Exercise: Edit the items below by changing every "dashed" to "broken" and leaving all else unchanged.

Stored dataset items:
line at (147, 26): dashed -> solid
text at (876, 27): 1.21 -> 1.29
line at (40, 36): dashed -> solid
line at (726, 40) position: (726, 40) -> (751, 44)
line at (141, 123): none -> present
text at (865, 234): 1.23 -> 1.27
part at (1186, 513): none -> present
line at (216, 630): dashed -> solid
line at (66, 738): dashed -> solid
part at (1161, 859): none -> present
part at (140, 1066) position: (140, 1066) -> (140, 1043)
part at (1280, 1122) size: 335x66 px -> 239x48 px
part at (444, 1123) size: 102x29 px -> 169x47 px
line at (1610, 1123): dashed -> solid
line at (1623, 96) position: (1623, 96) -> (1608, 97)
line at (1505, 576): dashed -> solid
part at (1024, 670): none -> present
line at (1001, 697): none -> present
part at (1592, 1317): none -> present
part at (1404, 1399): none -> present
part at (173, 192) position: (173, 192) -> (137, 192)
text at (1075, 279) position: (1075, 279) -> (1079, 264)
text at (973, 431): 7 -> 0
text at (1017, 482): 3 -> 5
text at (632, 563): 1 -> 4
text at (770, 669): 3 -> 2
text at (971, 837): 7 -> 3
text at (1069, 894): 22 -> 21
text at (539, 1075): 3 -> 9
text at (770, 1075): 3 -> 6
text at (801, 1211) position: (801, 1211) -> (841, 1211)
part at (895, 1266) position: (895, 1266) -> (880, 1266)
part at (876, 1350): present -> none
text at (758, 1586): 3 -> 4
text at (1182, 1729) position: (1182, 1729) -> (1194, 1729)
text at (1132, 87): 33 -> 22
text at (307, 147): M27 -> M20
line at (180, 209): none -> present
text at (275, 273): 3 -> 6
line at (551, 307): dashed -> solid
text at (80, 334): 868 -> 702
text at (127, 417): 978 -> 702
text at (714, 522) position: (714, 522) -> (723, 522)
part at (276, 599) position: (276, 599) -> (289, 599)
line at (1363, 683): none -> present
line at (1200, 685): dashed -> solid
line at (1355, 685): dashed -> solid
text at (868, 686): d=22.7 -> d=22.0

Reply:
line at (147, 26): broken -> solid
text at (876, 27): 1.21 -> 1.29
line at (40, 36): broken -> solid
line at (726, 40) position: (726, 40) -> (751, 44)
line at (141, 123): none -> present
text at (865, 234): 1.23 -> 1.27
part at (1186, 513): none -> present
line at (216, 630): broken -> solid
line at (66, 738): broken -> solid
part at (1161, 859): none -> present
part at (140, 1066) position: (140, 1066) -> (140, 1043)
part at (1280, 1122) size: 335x66 px -> 239x48 px
part at (444, 1123) size: 102x29 px -> 169x47 px
line at (1610, 1123): broken -> solid
line at (1623, 96) position: (1623, 96) -> (1608, 97)
line at (1505, 576): broken -> solid
part at (1024, 670): none -> present
line at (1001, 697): none -> present
part at (1592, 1317): none -> present
part at (1404, 1399): none -> present
part at (173, 192) position: (173, 192) -> (137, 192)
text at (1075, 279) position: (1075, 279) -> (1079, 264)
text at (973, 431): 7 -> 0
text at (1017, 482): 3 -> 5
text at (632, 563): 1 -> 4
text at (770, 669): 3 -> 2
text at (971, 837): 7 -> 3
text at (1069, 894): 22 -> 21
text at (539, 1075): 3 -> 9
text at (770, 1075): 3 -> 6
text at (801, 1211) position: (801, 1211) -> (841, 1211)
part at (895, 1266) position: (895, 1266) -> (880, 1266)
part at (876, 1350): present -> none
text at (758, 1586): 3 -> 4
text at (1182, 1729) position: (1182, 1729) -> (1194, 1729)
text at (1132, 87): 33 -> 22
text at (307, 147): M27 -> M20
line at (180, 209): none -> present
text at (275, 273): 3 -> 6
line at (551, 307): broken -> solid
text at (80, 334): 868 -> 702
text at (127, 417): 978 -> 702
text at (714, 522) position: (714, 522) -> (723, 522)
part at (276, 599) position: (276, 599) -> (289, 599)
line at (1363, 683): none -> present
line at (1200, 685): broken -> solid
line at (1355, 685): broken -> solid
text at (868, 686): d=22.7 -> d=22.0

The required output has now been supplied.